[Saved data entries]
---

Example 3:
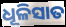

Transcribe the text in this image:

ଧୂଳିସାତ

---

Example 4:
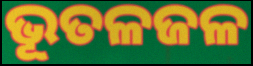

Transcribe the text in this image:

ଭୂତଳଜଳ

_Problem to work on:_ Print all of the entries word for word. Omit the pictures they contain.

_Reply to the task:_
---

Example 3:

Transcribe the text in this image:

ଧୂଳିସାତ

---

Example 4:

Transcribe the text in this image:

ଭୂତଳଜଳ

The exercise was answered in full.